Die Mutter und der Bruder - der Vater ist mittlerweile verstorben - sind fassungslos darüber, dass das jahrzehntelang totgeglaubte Familienmitglied am Leben ist. „Die Nachricht hat sie sehr aus der Bahn geworfen“, sagt Grande. Und nicht zuletzt wohl auch die Tatsache, dass Petra P. auch jetzt, nach all den Jahren, keinen Kontakt zu ihnen haben möchte. „Die beiden haben einen Brief geschrieben, den wir Petra P. zukommen lassen werden“, sagt Grande. Sie schreiben, dass sie sich wünschen würden, dass sie Kontakt zu ihnen aufnimmt. „Mehr können wir nicht tun“, sagt Grande, „wir können nur versuchen, ein wenig zu vermitteln.“

In der nächsten Zeit hat Petra P. vermutlich genug damit zu tun, wieder eine „ordentliche Bürgerin“ zu werden, mutmaßt Grande.
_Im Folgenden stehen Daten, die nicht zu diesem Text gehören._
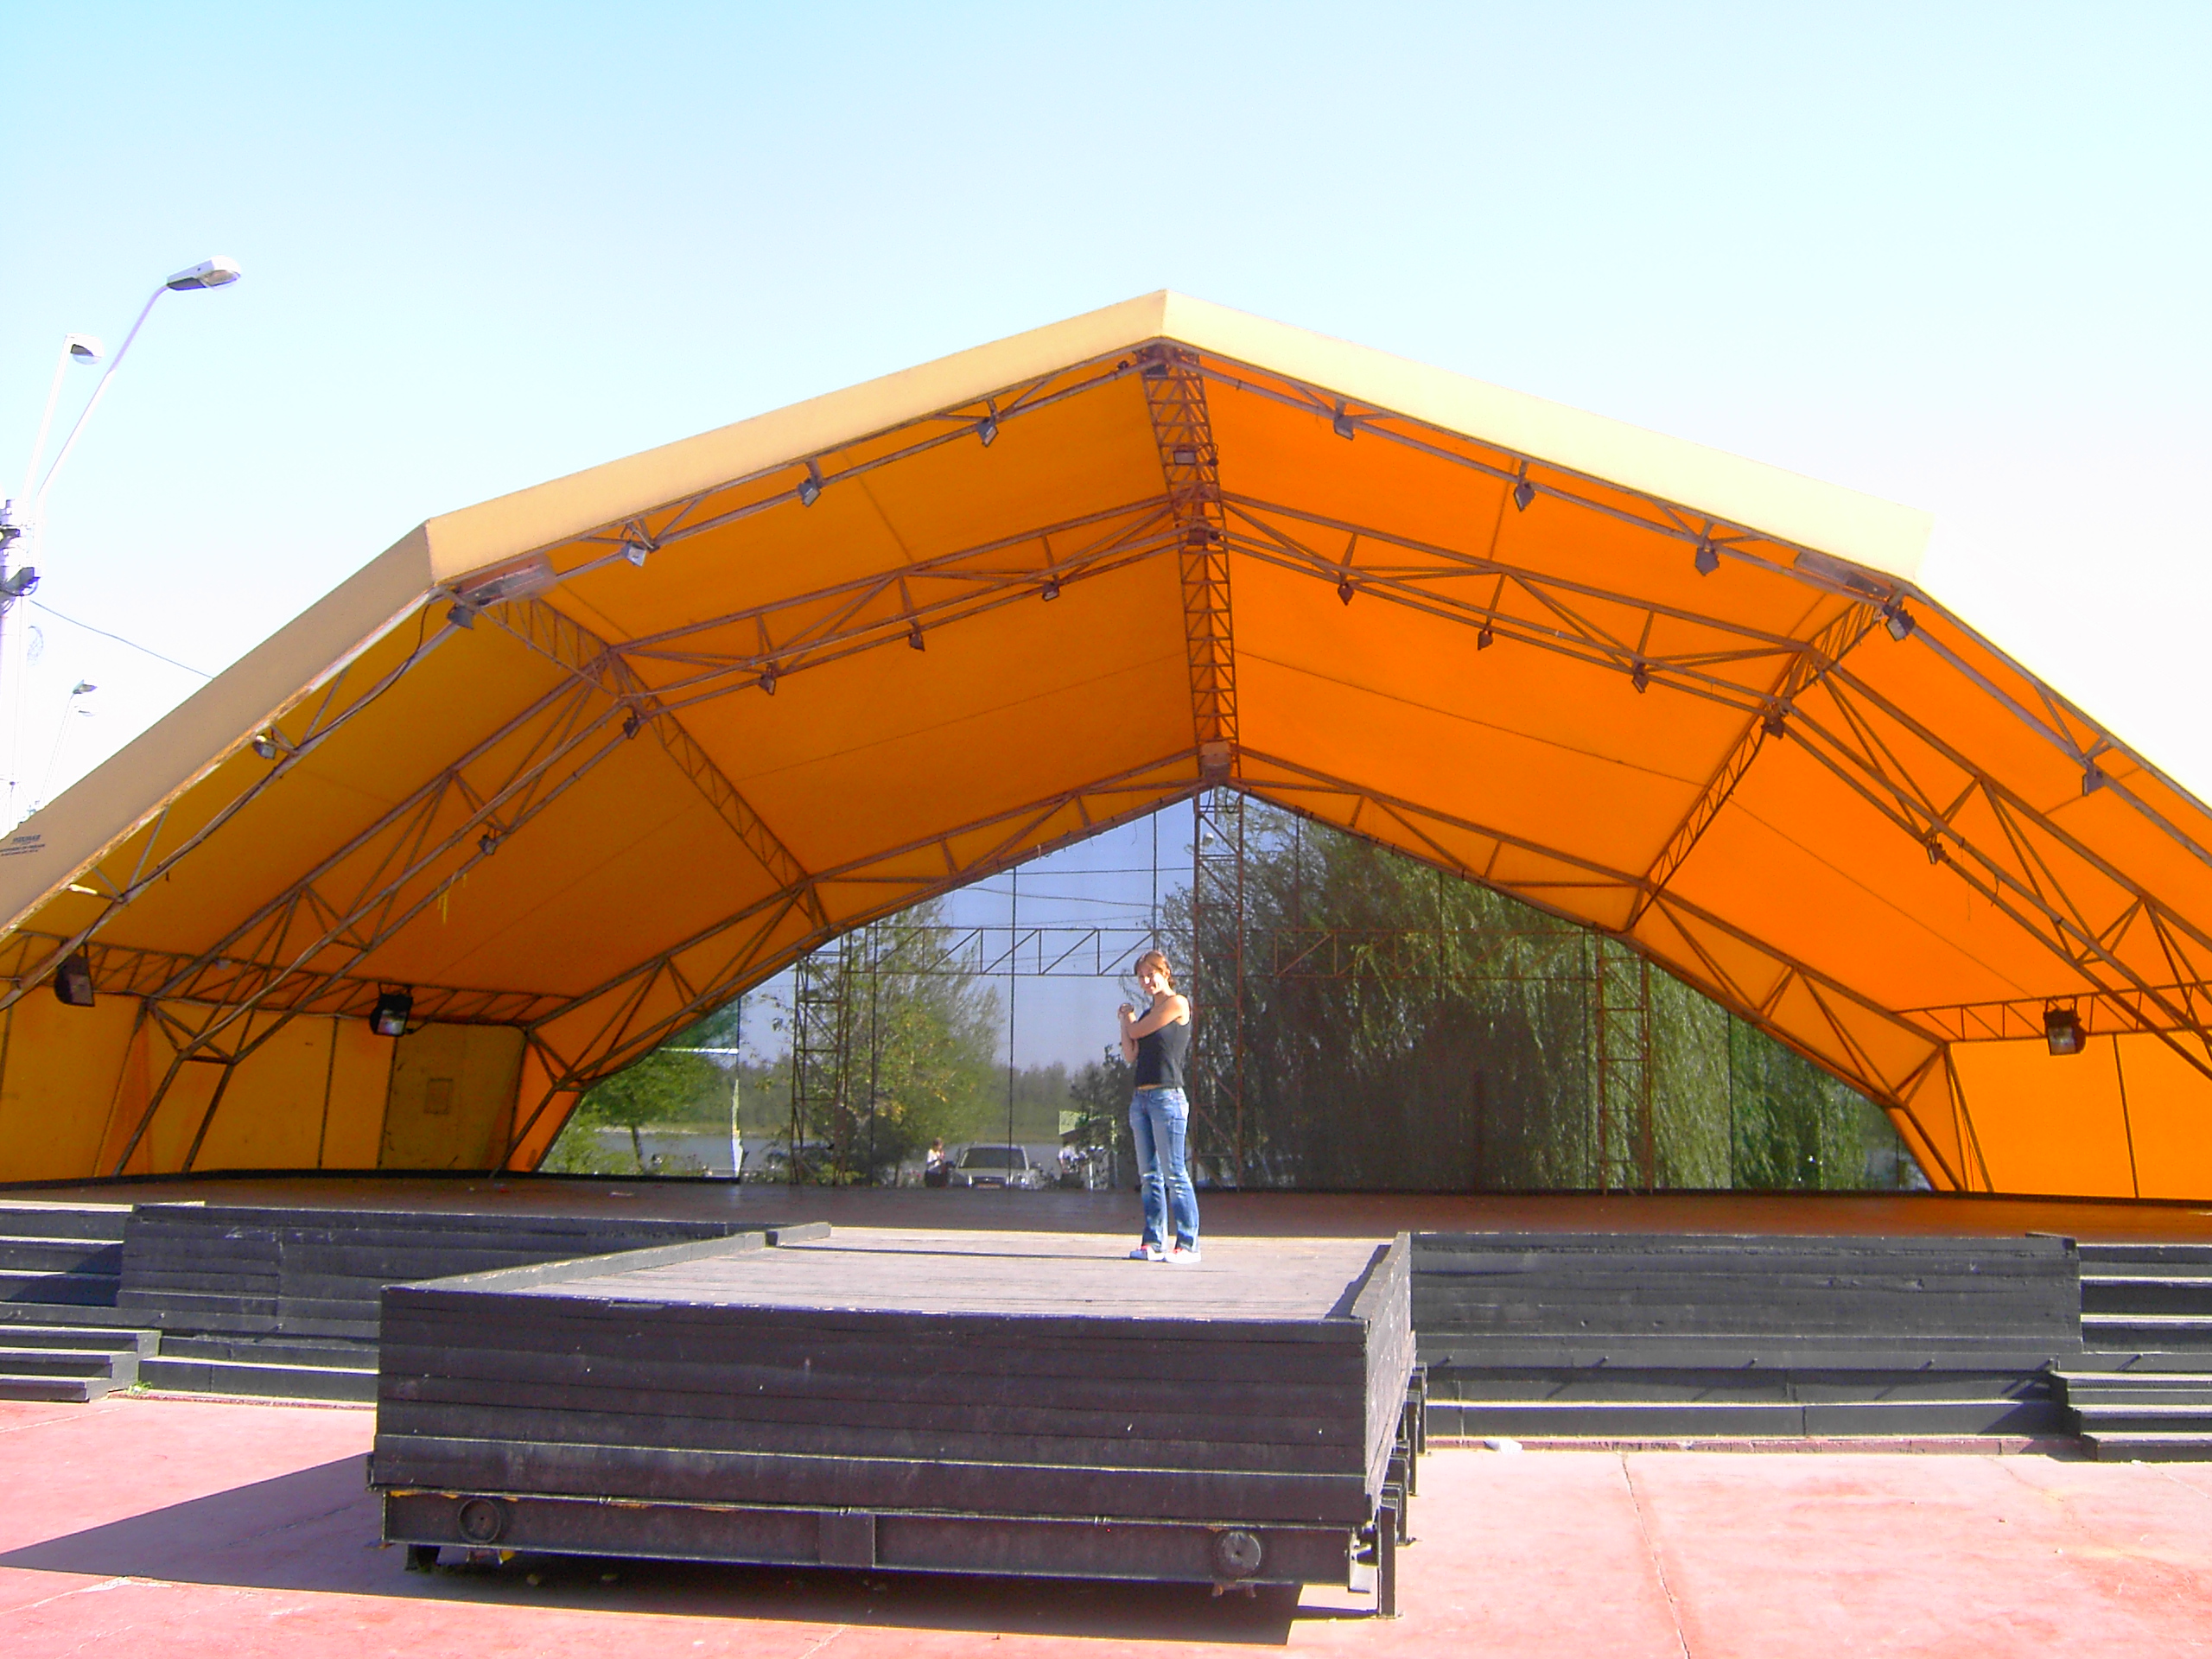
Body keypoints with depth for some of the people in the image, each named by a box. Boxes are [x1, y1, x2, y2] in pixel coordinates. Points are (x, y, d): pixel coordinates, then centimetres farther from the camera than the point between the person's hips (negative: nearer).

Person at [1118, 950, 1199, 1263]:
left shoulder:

Zunächst müsse sie vom Amtsgericht Wolfsburg wieder für lebendig erklärt werden. Dann müsse sie wieder ihren eigentlichen Namen benutzen, einen Ausweis beantragen und sich ordnungsgemäß melden. „Wenn das alles passiert ist, ist die ganze Sache vielleicht ein bisschen gesackt“, sagt Grande, „und vielleicht möchte sie dann ja auch wieder Kontakt zu ihrer Familie aufnehmen.“ Und auch die Frage nach dem Warum ihres plötzlichen Verschwindens beantworten.